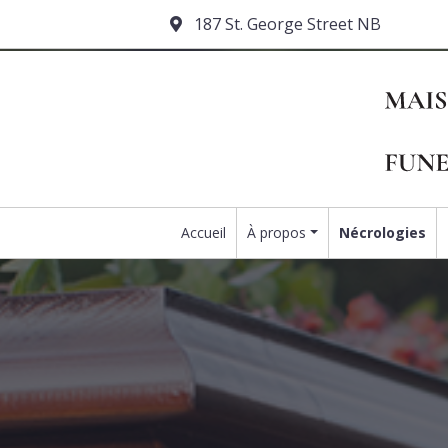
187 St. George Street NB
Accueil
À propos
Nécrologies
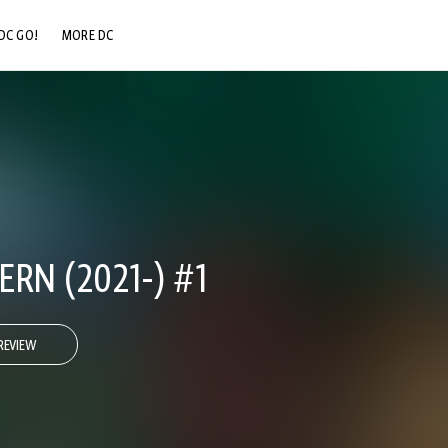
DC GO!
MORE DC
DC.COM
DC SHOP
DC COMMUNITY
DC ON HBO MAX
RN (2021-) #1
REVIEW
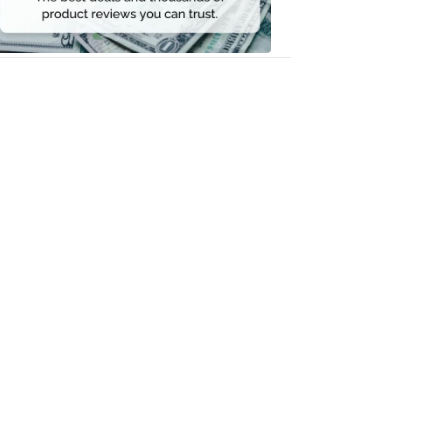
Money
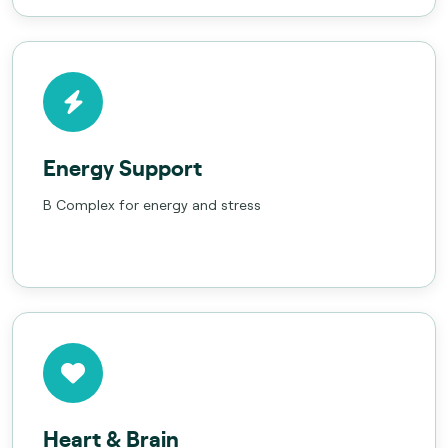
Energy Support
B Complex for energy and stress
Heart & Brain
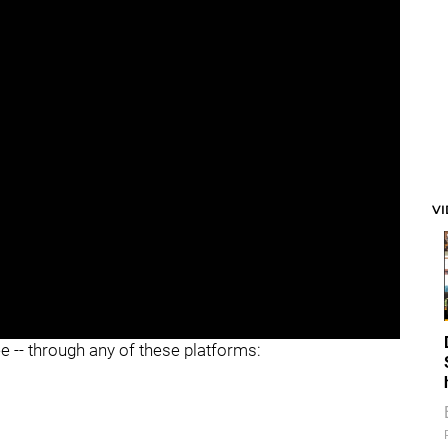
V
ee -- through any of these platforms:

...

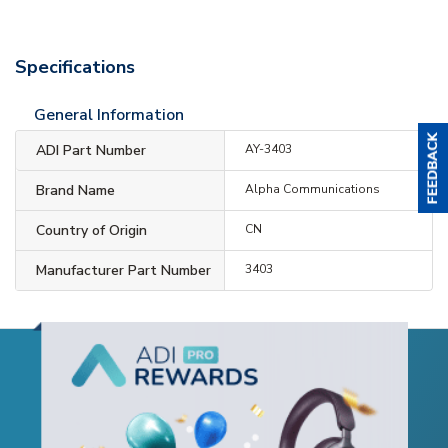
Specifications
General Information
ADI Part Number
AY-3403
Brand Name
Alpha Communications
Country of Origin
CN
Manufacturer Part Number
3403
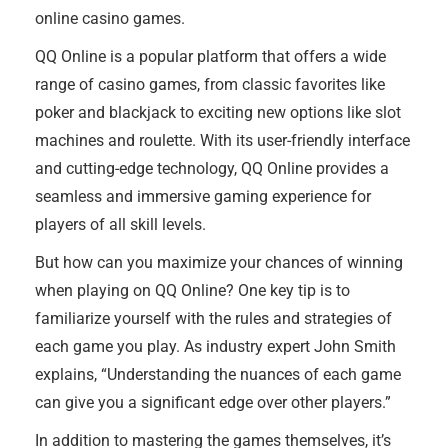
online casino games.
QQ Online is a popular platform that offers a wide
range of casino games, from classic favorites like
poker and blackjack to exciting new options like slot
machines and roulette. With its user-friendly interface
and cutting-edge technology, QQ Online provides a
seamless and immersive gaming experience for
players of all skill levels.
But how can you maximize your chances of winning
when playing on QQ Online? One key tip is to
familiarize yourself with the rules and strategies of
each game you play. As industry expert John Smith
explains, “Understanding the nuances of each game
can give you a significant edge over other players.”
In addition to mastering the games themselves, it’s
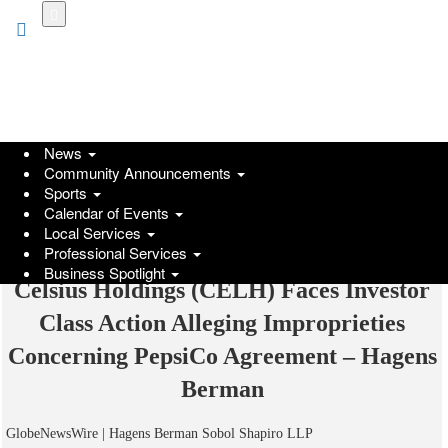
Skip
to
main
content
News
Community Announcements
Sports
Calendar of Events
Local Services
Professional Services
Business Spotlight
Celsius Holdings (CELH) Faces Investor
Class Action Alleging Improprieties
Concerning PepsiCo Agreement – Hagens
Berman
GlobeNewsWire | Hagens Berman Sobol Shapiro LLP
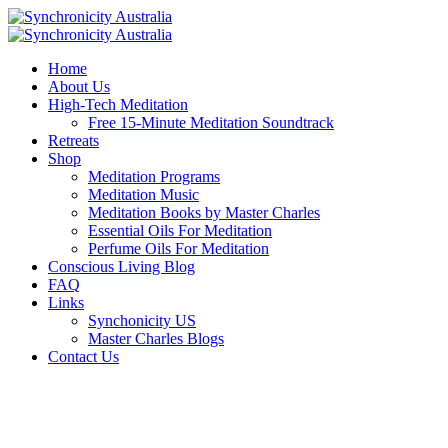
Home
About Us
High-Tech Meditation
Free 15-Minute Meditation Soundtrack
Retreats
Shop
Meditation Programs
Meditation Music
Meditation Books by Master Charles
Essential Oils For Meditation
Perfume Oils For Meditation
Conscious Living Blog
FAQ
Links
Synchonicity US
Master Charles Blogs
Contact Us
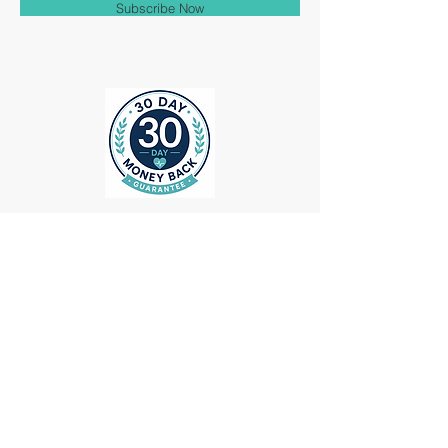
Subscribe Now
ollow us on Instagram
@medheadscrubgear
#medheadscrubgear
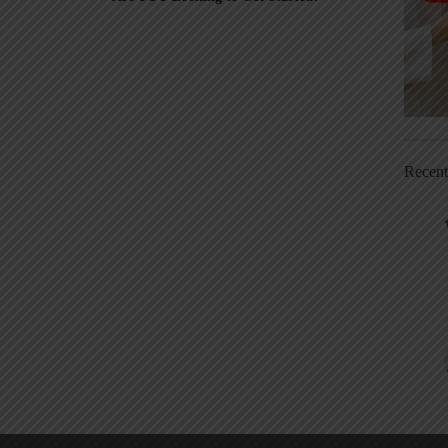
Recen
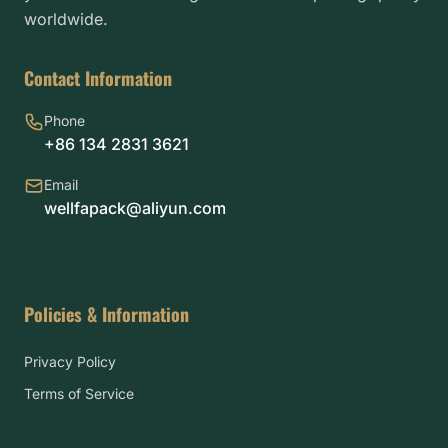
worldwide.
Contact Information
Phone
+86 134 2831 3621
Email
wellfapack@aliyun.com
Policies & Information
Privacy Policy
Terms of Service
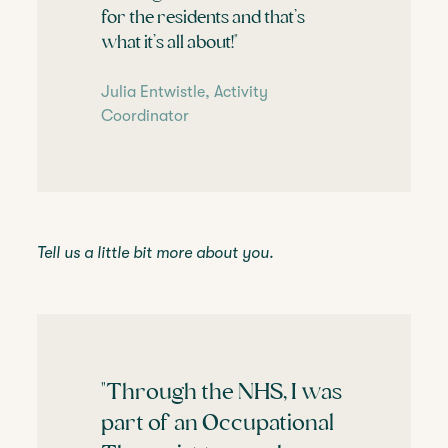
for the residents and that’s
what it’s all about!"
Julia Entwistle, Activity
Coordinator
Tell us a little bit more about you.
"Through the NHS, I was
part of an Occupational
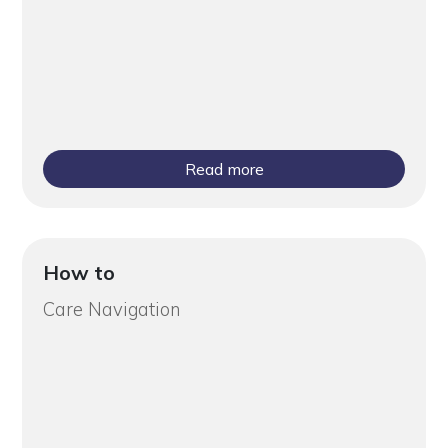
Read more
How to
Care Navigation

* [YOUR OBJECTIVE]:
The lines to set down run from the line with "Terms of Service" up to and including the line with "Care Navigation" in the entries above. Reproduce them exactly, with no pictures.

* [REPLY TO THE TASK]:
Terms of Service
for the residents and that’s
what it’s all about!"
Julia Entwistle, Activity
Coordinator
Tell us a little bit more about you.
"Through the NHS, I was
part of an Occupational
Read more
How to
Care Navigation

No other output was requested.